I cannot find any information on wood furnace that I have in my basement.  I want to get the unit running, but I may need some parts for it.  I'm assuming the company is either out of business or has been bought out by someone, but regardless, I need to find someone that may still support the product.  My information on the unit is as follows:
The door is labeled "Energy Tech"
The label has the following:
Energy Conservation and Technology Corporation
Model 8020
Fuel: wood/coal

That's all I can remember, but I believe the label also mentioned that the company was in Wisconsin and the unit was built in 1981.  Any help is appreciated.  Thank you.


----------



## Gooserider (Dec 1, 2007)

pconn171 said:
			
		

> I cannot find any information on wood furnace that I have in my basement.  I want to get the unit running, but I may need some parts for it.  I'm assuming the company is either out of business or has been bought out by someone, but regardless, I need to find someone that may still support the product.  My information on the unit is as follows:
> The door is labeled "Energy Tech"
> The label has the following:
> Energy Conservation and Technology Corporation
> ...



It might help if you can post some pictures of the label and the unit itself, especially any distinguishing parts like the door, firebox setup, stuff like that...

Gooserider


----------



## derbygreg (Dec 1, 2007)

I am pretty sure the 8020 stands for 80 percent wood 20 percent coal.

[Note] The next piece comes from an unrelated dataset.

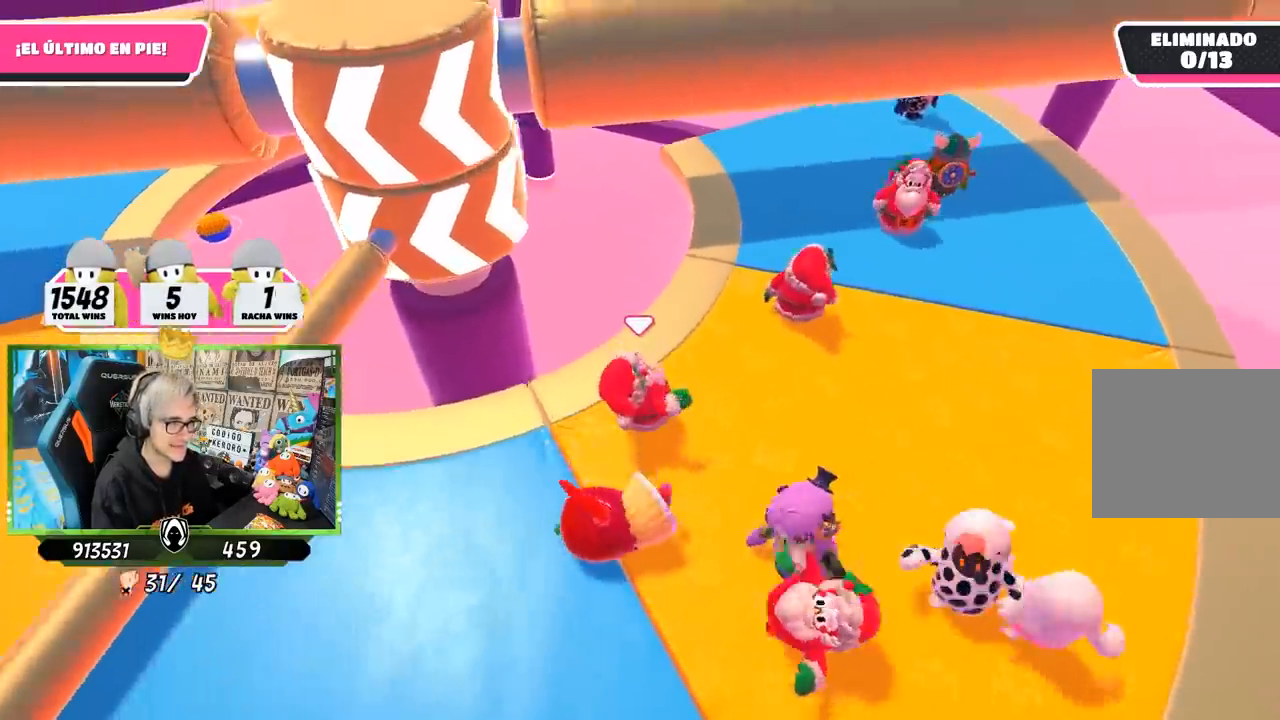
{"buttons": [], "left_stick": "up-right", "right_stick": "left", "events": [[117, "right_stick", "left"]]}
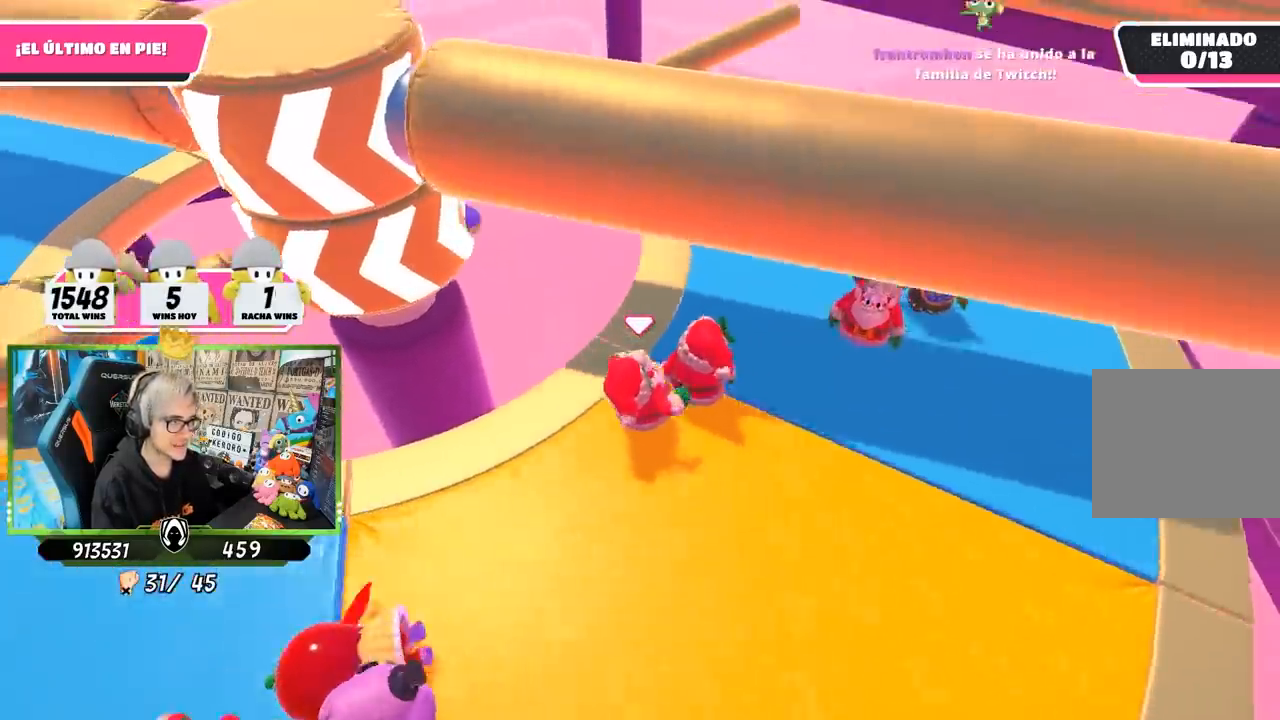
{"buttons": [], "left_stick": "down-right", "right_stick": "up-left", "events": [[17, "left_stick", "center"], [150, "left_stick", "up-right"], [283, "right_stick", "center"], [317, "left_stick", "down-right"], [383, "left_stick", "down"], [417, "right_stick", "left"], [483, "left_stick", "down-right"], [500, "right_stick", "up-left"]]}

get pics posted like gooserider says


----------



## dhower (Dec 31, 2007)

I also have the same Energy Tech unit hooked up as an add-on wood furnance Installed prior to 1982 by the prior owner of the house. I can not find any info on the comapny. The HVAC company who installed it is still in business in washington pa. I talked with the parts dept guy about replacement grates but they were no help (I want to burn anthricite in mine) If you have any questions on your unit let me know.


----------